### Work to be completed
Pick out each line in the rows below that contains the string "sketchPlane" with the same upper and lower case, and copy each of those lines.

### Exercise input
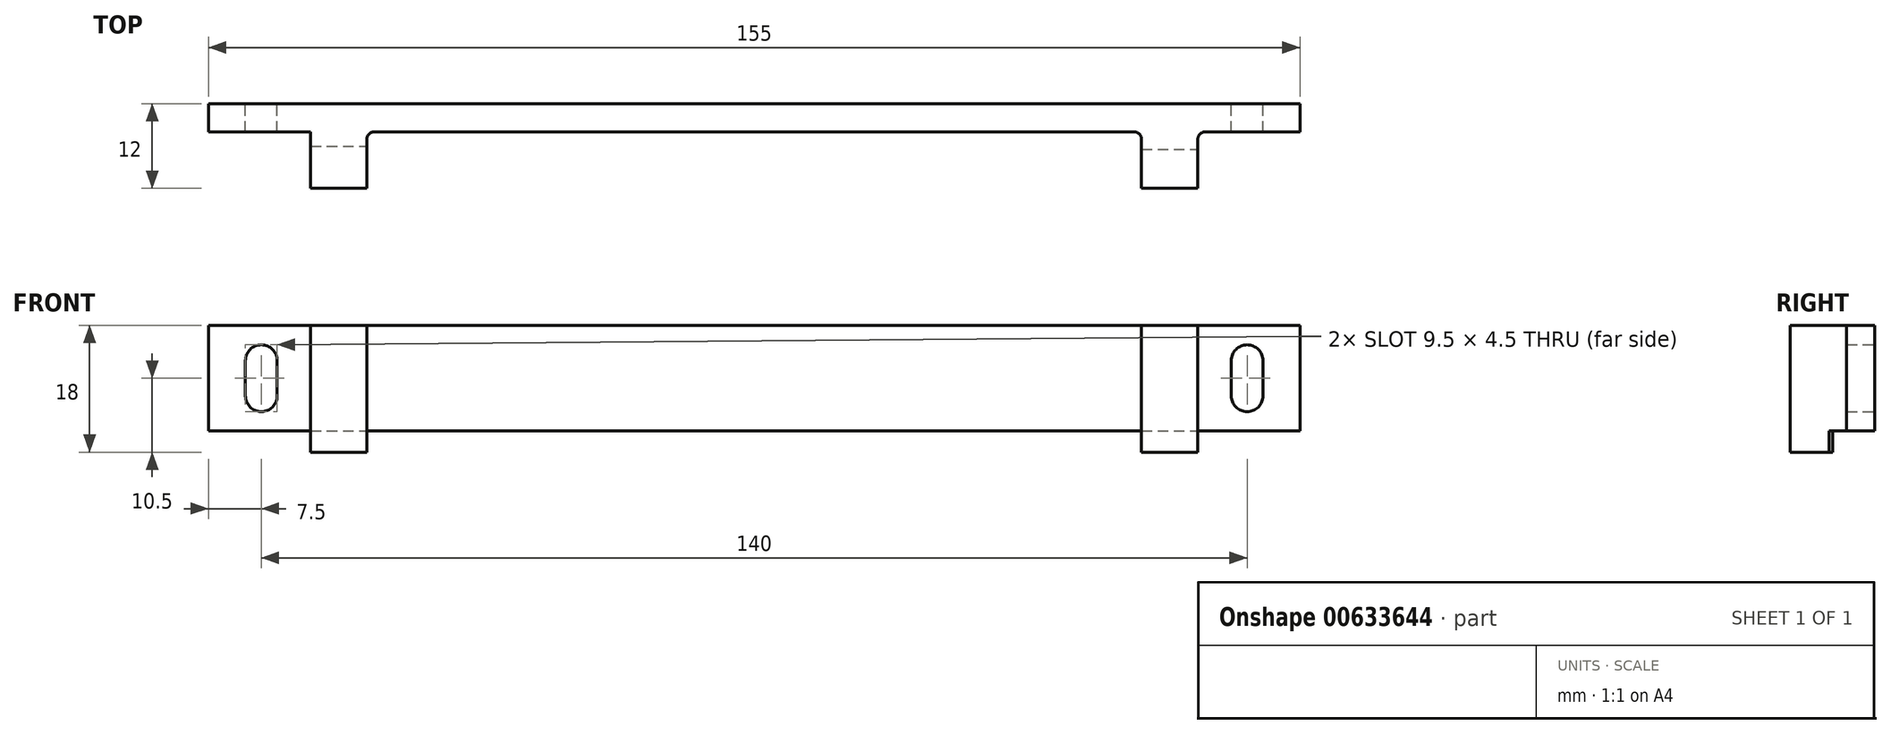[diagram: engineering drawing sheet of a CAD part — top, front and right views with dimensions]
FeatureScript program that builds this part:
annotation { "Feature Type Name" : "Feature", "Feature Type Description" : "" }
export const myFeature = defineFeature(function(context is Context, id is Id, definition is map)
    precondition{}
    {
        {
            var Q0;
            Q0=qCreatedBy(makeId("Front.planeOp"),FACE);
            var sketch = newSketch(context, id + "F0", { "sketchPlane" : qUnion([Q0])});
            skLineSegment(sketch, "E0.bottom", {"start": v(-77.5, 7.5) * mm, "end": v(77.5, 7.5) * mm});
            skLineSegment(sketch, "E0.top", {"start": v(-77.5, -7.5) * mm, "end": v(77.5, -7.5) * mm});
            skLineSegment(sketch, "E0.left", {"start": v(-77.5, 7.5) * mm, "end": v(-77.5, -7.5) * mm});
            skLineSegment(sketch, "E0.right", {"start": v(77.5, 7.5) * mm, "end": v(77.5, -7.5) * mm});
            skPoint(sketch, "E1.startSnap0", {"position": v(0, 7.5) * mm});
            skPoint(sketch, "E1.endSnap0", {"position": v(0, 7.5) * mm});
            skLineSegment(sketch, "E2", {"start": v(-72.25, 2.5) * mm, "end": v(-72.25, -2.5) * mm});
            skLineSegment(sketch, "E3", {"start": v(-67.75, 2.5) * mm, "end": v(-67.75, -2.5) * mm});
            skArc(sketch, "E4", {"start": v(-72.25, 2.5) * mm, "mid": v(-70, 4.75) * mm, "end": v(-67.75, 2.5) * mm});
            skArc(sketch, "E5", {"start": v(-72.25, -2.5) * mm, "mid": v(-70, -4.75) * mm, "end": v(-67.75, -2.5) * mm});
            skLineSegment(sketch, "E6.MirrorCS", {"start": v(72.25, 2.5) * mm, "end": v(72.25, -2.5) * mm});
            skArc(sketch, "E7.MirrorCS", {"start": v(72.25, 2.5) * mm, "mid": v(70, 4.75) * mm, "end": v(67.75, 2.5) * mm});
            skLineSegment(sketch, "E8.MirrorCS", {"start": v(67.75, 2.5) * mm, "end": v(67.75, -2.5) * mm});
            skArc(sketch, "E9.MirrorCS", {"start": v(72.25, -2.5) * mm, "mid": v(70, -4.75) * mm, "end": v(67.75, -2.5) * mm});
            skSolve(sketch);
        }
        {
            var Q0;
            Q0=makeQuery(id+"F0.imprint","IMPRINT",FACE,{"disambiguationData":[TD([[makeQuery(id+"F0.imprint","IMPRINT",EDGE,{"derivedFrom":sQuery(id+"F0.wireOp",EDGE,"E0.bottom")}),-1.0]])]});
            extrude(context, id + "F1", {"entities" : qUnion([Q0]), "depth" : 4 * mm, "offsetDistance" : 25 * mm});
        }
        {
            var Q0;
            Q0=makeQuery(id+"F1.opExtrude","CAP_FACE",FACE,{"disambiguationData":[OSD([sQuery(id+"F0.wireOp",EDGE,"E0.bottom"),sQuery(id+"F0.wireOp",EDGE,"E0.top"),sQuery(id+"F0.wireOp",EDGE,"E0.left"),sQuery(id+"F0.wireOp",EDGE,"E0.right"),sQuery(id+"F0.wireOp",EDGE,"ea225624-6685-4acc-8dc6-de662683e1a85.MirrorCS"),sQuery(id+"F0.wireOp",EDGE,"ea225624-6685-4acc-8dc6-de662683e1a88.MirrorCS"),sQuery(id+"F0.wireOp",EDGE,"ea225624-6685-4acc-8dc6-de662683e1a810.MirrorCS"),sQuery(id+"F0.wireOp",EDGE,"ea225624-6685-4acc-8dc6-de662683e1a813.MirrorCS"),sQuery(id+"F0.wireOp",EDGE,"ea225624-6685-4acc-8dc6-de662683e1a814.MirrorCS"),sQuery(id+"F0.wireOp",EDGE,"80049206-fc12-4322-b61f-103c15692f4b2.MirrorCS"),sQuery(id+"F0.wireOp",EDGE,"80049206-fc12-4322-b61f-103c15692f4b6.MirrorCS"),sQuery(id+"F0.wireOp",EDGE,"80049206-fc12-4322-b61f-103c15692f4b9.MirrorCS"),sQuery(id+"F0.wireOp",EDGE,"80049206-fc12-4322-b61f-103c15692f4b13.MirrorCS"),sQuery(id+"F0.wireOp",EDGE,"80049206-fc12-4322-b61f-103c15692f4b15.MirrorCS"),sQuery(id+"F0.wireOp",EDGE,"80049206-fc12-4322-b61f-103c15692f4b16.MirrorCS")])],"isStart":false});
            var sketch = newSketch(context, id + "F2", { "sketchPlane" : qUnion([Q0])});
            skLineSegment(sketch, "E10.bottom", {"start": v(-63, 7.5) * mm, "end": v(-55, 7.5) * mm});
            skLineSegment(sketch, "E10.top", {"start": v(-63, -7.5) * mm, "end": v(-55, -7.5) * mm});
            skLineSegment(sketch, "E10.left", {"start": v(-63, 7.5) * mm, "end": v(-63, -7.5) * mm});
            skLineSegment(sketch, "E10.right", {"start": v(-55, 7.5) * mm, "end": v(-55, -7.5) * mm});
            skLineSegment(sketch, "E11.MirrorCS", {"start": v(55, 7.5) * mm, "end": v(55, -7.5) * mm});
            skLineSegment(sketch, "E12.MirrorCS", {"start": v(63, -7.5) * mm, "end": v(55, -7.5) * mm});
            skLineSegment(sketch, "E13.MirrorCS", {"start": v(63, 7.5) * mm, "end": v(63, -7.5) * mm});
            skLineSegment(sketch, "E14.MirrorCS", {"start": v(63, 7.5) * mm, "end": v(55, 7.5) * mm});
            skSolve(sketch);
        }
        {
            var Q0;
            Q0=makeQuery(id+"F2.imprint","IMPRINT",FACE,{"disambiguationData":[TD([[makeQuery(id+"F2.imprint","IMPRINT",EDGE,{"derivedFrom":sQuery(id+"F2.wireOp",EDGE,"rgTuAd72-mPfx-BfAA-Xkon-aN4BqDl6kUy1.bottom")}),-1.0]])]});
            var Q1;
            Q1=makeQuery(id+"F2.imprint","IMPRINT",FACE,{"disambiguationData":[TD([[makeQuery(id+"F2.imprint","IMPRINT",EDGE,{"derivedFrom":sQuery(id+"F2.wireOp",EDGE,"rgTuAd72-mPfx-BfAA-Xkon-aN4BqDl6kUy1.top")}),1.0]])]});
            var Q2;
            Q2=makeQuery(id+"F2.imprint","IMPRINT",FACE,{"disambiguationData":[TD([[makeQuery(id+"F2.imprint","IMPRINT",EDGE,{"derivedFrom":sQuery(id+"F2.wireOp",EDGE,"E10.bottom")}),-1.0]])]});
            var Q3;
            Q3=makeQuery(id+"F2.imprint","IMPRINT",FACE,{"disambiguationData":[TD([[makeQuery(id+"F2.imprint","IMPRINT",EDGE,{"derivedFrom":sQuery(id+"F2.wireOp",EDGE,"E11.MirrorCS")}),1.0]])]});
            extrude(context, id + "F3", {"entities" : qUnion([Q0, Q1, Q2, Q3]), "operationType" : NewBodyOperationType.ADD, "depth" : 8 * mm, "offsetDistance" : 25 * mm});
        }
        {
            var Q0;
            Q0=makeQuery(id+"F3.boolean.opBoolean","MERGE",FACE,{"derivedFrom":[makeQuery(id+"F1.opExtrude","SWEPT_FACE",FACE,{"disambiguationData":[OSD([sQuery(id+"F0.wireOp",EDGE,"E0.top")])]}),makeQuery(id+"F3.opExtrude","SWEPT_FACE",FACE,{"disambiguationData":[OSD([sQuery(id+"F2.wireOp",EDGE,"rgTuAd72-mPfx-BfAA-Xkon-aN4BqDl6kUy1.top")])]})]});
            var sketch = newSketch(context, id + "F4", { "sketchPlane" : qUnion([Q0])});
            skLineSegment(sketch, "E15", {"start": v(-63, 6) * mm, "end": v(-55, 6) * mm});
            skLineSegment(sketch, "E16", {"start": v(55, 6.5) * mm, "end": v(63, 6.5) * mm});
            skSolve(sketch);
        }
        {
            var Q0;
            {var subQ0=sQuery(id+"F4.wireOp",EDGE,"E15");Q0=makeQuery(id+"F4.imprint","IMPRINT",FACE,{"disambiguationData":[TD([[makeQuery(id+"F4.imprint","IMPRINT",EDGE,{"derivedFrom":subQ0}),1.0]])]});}
            var Q1;
            {var subQ0=sQuery(id+"F4.wireOp",EDGE,"E16");Q1=makeQuery(id+"F4.imprint","IMPRINT",FACE,{"disambiguationData":[TD([[makeQuery(id+"F4.imprint","IMPRINT",EDGE,{"derivedFrom":subQ0}),1.0]])]});}
            extrude(context, id + "F5", {"entities" : qUnion([Q0, Q1]), "operationType" : NewBodyOperationType.ADD, "depth" : 3 * mm, "offsetDistance" : 25 * mm});
        }
        {
            var Q0;
            Q0=makeQuery(id+"F3.opExtrude","CAP_EDGE",EDGE,{"disambiguationData":[OSD([sQuery(id+"F2.wireOp",EDGE,"E11.MirrorCS")])],"isStart":true});
            var Q1;
            Q1=makeQuery(id+"F3.opExtrude","CAP_EDGE",EDGE,{"disambiguationData":[OSD([sQuery(id+"F2.wireOp",EDGE,"E10.right")])],"isStart":true});
            var Q2;
            Q2=makeQuery(id+"F3.opExtrude","CAP_EDGE",EDGE,{"disambiguationData":[OSD([sQuery(id+"F2.wireOp",EDGE,"E13.MirrorCS")])],"isStart":true});
            var Q3;
            Q3=makeQuery(id+"F3.opExtrude","CAP_EDGE",EDGE,{"disambiguationData":[OSD([sQuery(id+"F2.wireOp",EDGE,"E10.left")])],"isStart":true});
            fillet(context, id + "F6", {"entities" : qUnion([Q0, Q1, Q2, Q3]), "radius" : 1 * mm, "tangentPropagation" : true, "allowEdgeOverflow" : false});
        }
    });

### Written response
            var sketch = newSketch(context, id + "F0", { "sketchPlane" : qUnion([Q0])});
            var sketch = newSketch(context, id + "F2", { "sketchPlane" : qUnion([Q0])});
            var sketch = newSketch(context, id + "F4", { "sketchPlane" : qUnion([Q0])});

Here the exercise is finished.